STATED GOAL. Render the material from the line containing "pose: elev=73.4 azim=184.0" through the line containing "Dot at: (199, 207)", both included, as a JSON list of strings with one string per line. Leave blank lines out.

RECORD LIST.
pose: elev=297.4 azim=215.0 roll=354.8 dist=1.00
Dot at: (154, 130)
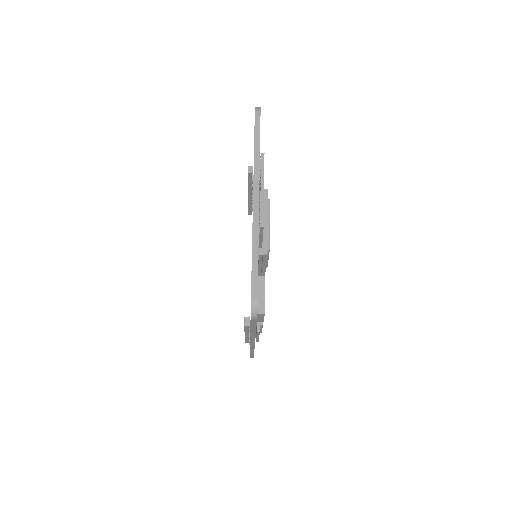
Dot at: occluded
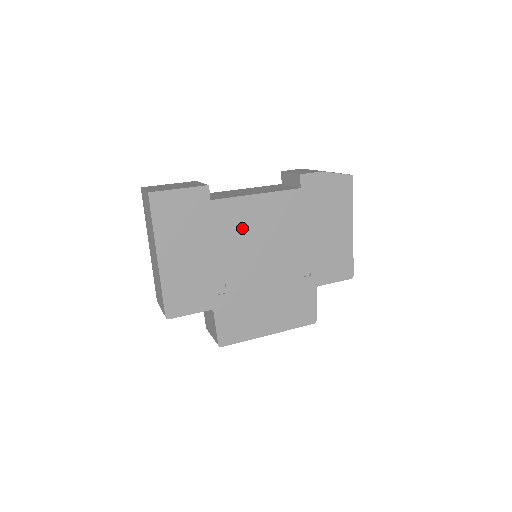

--

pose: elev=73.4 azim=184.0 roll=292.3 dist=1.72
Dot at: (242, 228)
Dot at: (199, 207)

* * *

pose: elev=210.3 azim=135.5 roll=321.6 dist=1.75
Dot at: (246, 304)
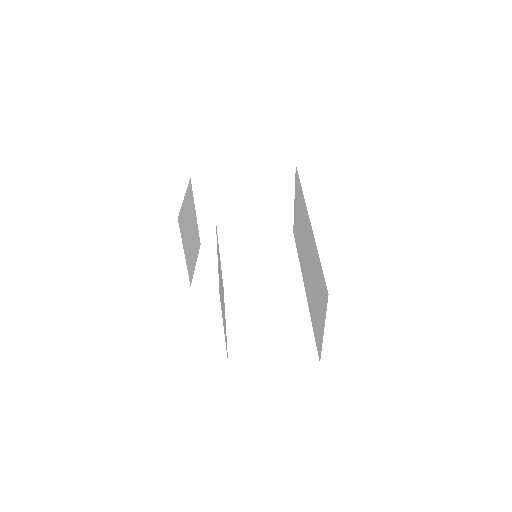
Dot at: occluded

CORRECT RESPONSE.
[
  "pose: elev=73.4 azim=184.0 roll=292.3 dist=1.72",
  "Dot at: (242, 228)",
  "Dot at: (199, 207)"
]